The fact that the trees of Tanoé-Ehy Forest still grow into the sky at all is not a matter of course, but is thanks to Inza Koné and his team. The fate of the forest was actually already sealed. An oil palm plantation should have taken its place. But Inza Koné campaigned to stop that project. His cogent argument: The palm oil company carrying out the project
would create jobs and build infrastructure, but the benefits of the project would be quickly outweighed by the problems associated with the loss of the forest, which represents the
natural capital guaranteeing the sustainability of any development scheme. On the other hand, if the people living around the forest were included in a comprehensive conservation program, the proceeds would benefit the local economy and the local communities and the forest could continue to exist.

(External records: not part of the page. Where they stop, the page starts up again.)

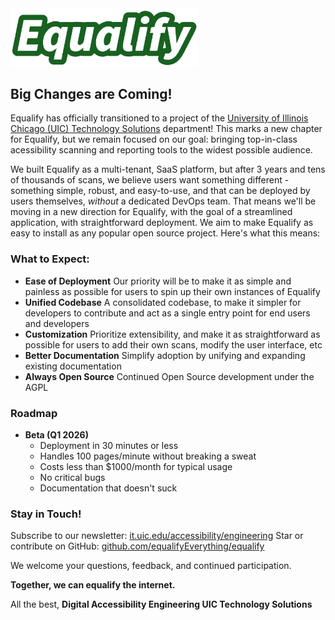 <img src="logo.svg" alt="Equalify Logo" width="300">

## Big Changes are Coming!
Equalify has officially transitioned to a project of the [University of Illinois Chicago (UIC) Technology Solutions](https://it.uic.edu/about/technology-solutions/ "University of Illinois Chicago (UIC) Technology Solutions") department! This marks a new chapter for Equalify, but we remain focused on our goal: bringing top-in-class acessibility scanning and reporting tools to the widest possible audience. 

We built Equalify as a multi-tenant, SaaS platform, but after 3 years and tens of thousands of scans, we believe users want something different - something simple, robust, and easy-to-use, and that can be deployed by users themselves, *without* a dedicated DevOps team. That means we'll be moving in a new direction for Equalify, with the goal of a streamlined application, with straightforward deployment. We aim to make Equalify as easy to install as any popular open source project. Here's what this means:

### What to Expect:

- **Ease of Deployment** 
Our priority will be to make it as simple and painless as possible for users to spin up their own instances of Equalify
- **Unified Codebase**
A consolidated codebase, to make it simpler for developers to contribute and act as a single entry point for end users and developers
- **Customization**
Prioritize extensibility, and make it as straightforward as possible for users to add their own scans, modify the user interface, etc
- **Better Documentation**
Simplify adoption by unifying and expanding existing documentation
- **Always Open Source**
Continued Open Source development under the AGPL

### Roadmap
- **Beta (Q1 2026)**
  - Deployment in 30 minutes or less
  - Handles 100 pages/minute without breaking a sweat
  - Costs less than $1000/month for typical usage
  - No critical bugs
  - Documentation that doesn't suck

### Stay in Touch! 
Subscribe to our newsletter: [it.uic.edu/accessibility/engineering](http://it.uic.edu/accessibility/engineering "it.uic.edu/accessibility/engineering")
Star or contribute on GitHub: [github.com/equalifyEverything/equalify](http://github.com/equalifyEverything/equalify "github.com/equalifyEverything/equalify")

We welcome your questions, feedback, and continued participation.

**Together, we can equalify the internet.**

All the best, 
**Digital Accessibility Engineering 
UIC Technology Solutions**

Today, eleven villages are involved in the conservation of Tanoé-Ehy Forest. Joint conservation projects with neighboring Ghana are being planned. The local population monitors animal populations and the level of biodiversity using state-of-the-art drones and DNA analyses. But why would they invest time and effort in reforestation and protection of
this unique natural habitat? Because their efforts are financially worthwhile. Poachers who used to hunt monkeys and other wild animals to serve a growing bushmeat market are
now working for the survival of the forest. “The knowledge of the former poachers is crucial, because they are the only ones who know the paths through the swampy thickets of the forest,” says Koné.

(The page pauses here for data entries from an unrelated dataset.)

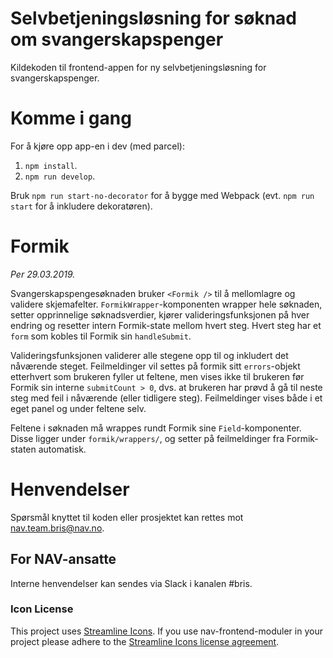 # Selvbetjeningsløsning for søknad om svangerskapspenger

Kildekoden til frontend-appen for ny selvbetjeningsløsning for
svangerskapspenger.

# Komme i gang

For å kjøre opp app-en i dev (med parcel):

1.  `npm install`.
2.  `npm run develop`.

Bruk `npm run start-no-decorator` for å bygge med Webpack (evt. `npm run start` for å inkludere dekoratøren).

# Formik

_Per 29.03.2019._

Svangerskapspengesøknaden bruker `<Formik />` til å mellomlagre og validere skjemafelter. `FormikWrapper`-komponenten wrapper hele søknaden, setter opprinnelige søknadsverdier, kjører valideringsfunksjonen på hver endring og resetter intern Formik-state mellom hvert steg. Hvert steg har et `form` som kobles til Formik sin `handleSubmit`.

Valideringsfunksjonen validerer alle stegene opp til og inkludert det nåværende steget. Feilmeldinger vil settes på formik sitt `errors`-objekt etterhvert som brukeren fyller ut feltene, men vises ikke til brukeren før Formik sin interne `submitCount > 0`, dvs. at brukeren har prøvd å gå til neste steg med feil i nåværende (eller tidligere steg). Feilmeldinger vises både i et eget panel og under feltene selv.

Feltene i søknaden må wrappes rundt Formik sine `Field`-komponenter. Disse ligger under `formik/wrappers/`, og setter på feilmeldinger fra Formik-staten automatisk.

# Henvendelser

Spørsmål knyttet til koden eller prosjektet kan rettes mot nav.team.bris@nav.no.

## For NAV-ansatte

Interne henvendelser kan sendes via Slack i kanalen #bris.

### Icon License

This project uses [Streamline Icons](http://www.streamlineicons.com/). If you use nav-frontend-moduler in your project please adhere to the [Streamline Icons license agreement](http://www.streamlineicons.com/license.html).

The primate researcher and his team also support local initiatives. They supported the construction of a small cassava processing unit, which is mainly run by women and enables
them to increase their income fivefold. “We don’t tell people to give up farming, but encourage them to pursue alternative strategies that don’t endanger the forest,” Koné says.
Loving like the bonobos
Thanks to the study of primates, Inza Koné can better classify human behavior: Aggression, sex (albeit partially sublimated), infidelity, power: Nothing under the sun that we humans have not adopted from primates. “There is almost nothing that still amazes me about the behavior of my fellow human beings,” says Inza Koné with a laugh. And he points out that he sometimes takes the behavior of bonobos (Pan paniscus) as a model. Unlike chimpanzees, bonobos (pygmy chimpanzees) are peaceful contemporaries. Instead of aggressively asserting themselves against other males and intimidating females, successful bonobo males seek
to be close to females and make an effort to build an intense relationship with them. “It is not aggression and submission, but closeness and affection that guarantee reproductive success in bonobos,” says Koné. “An insight from science that we should take more to heart.”

NInza Koné – Inza Koné is the first primatologist in Côte d’Ivoire and heads the Centre Suisse de Recherches Scientifiques en Côte d’Ivoire (CSRS). He has been closely associated with the CSRS since the very beginning of his career as a scientist. Inza Koné held many senior positions within the CSRS before being promoted as the first
Ivorian Director of the CSRS in 2018. In 2024, he was awarded the prestigious “Rolex Award” for his work in the Tanoé-Ehy rainforest.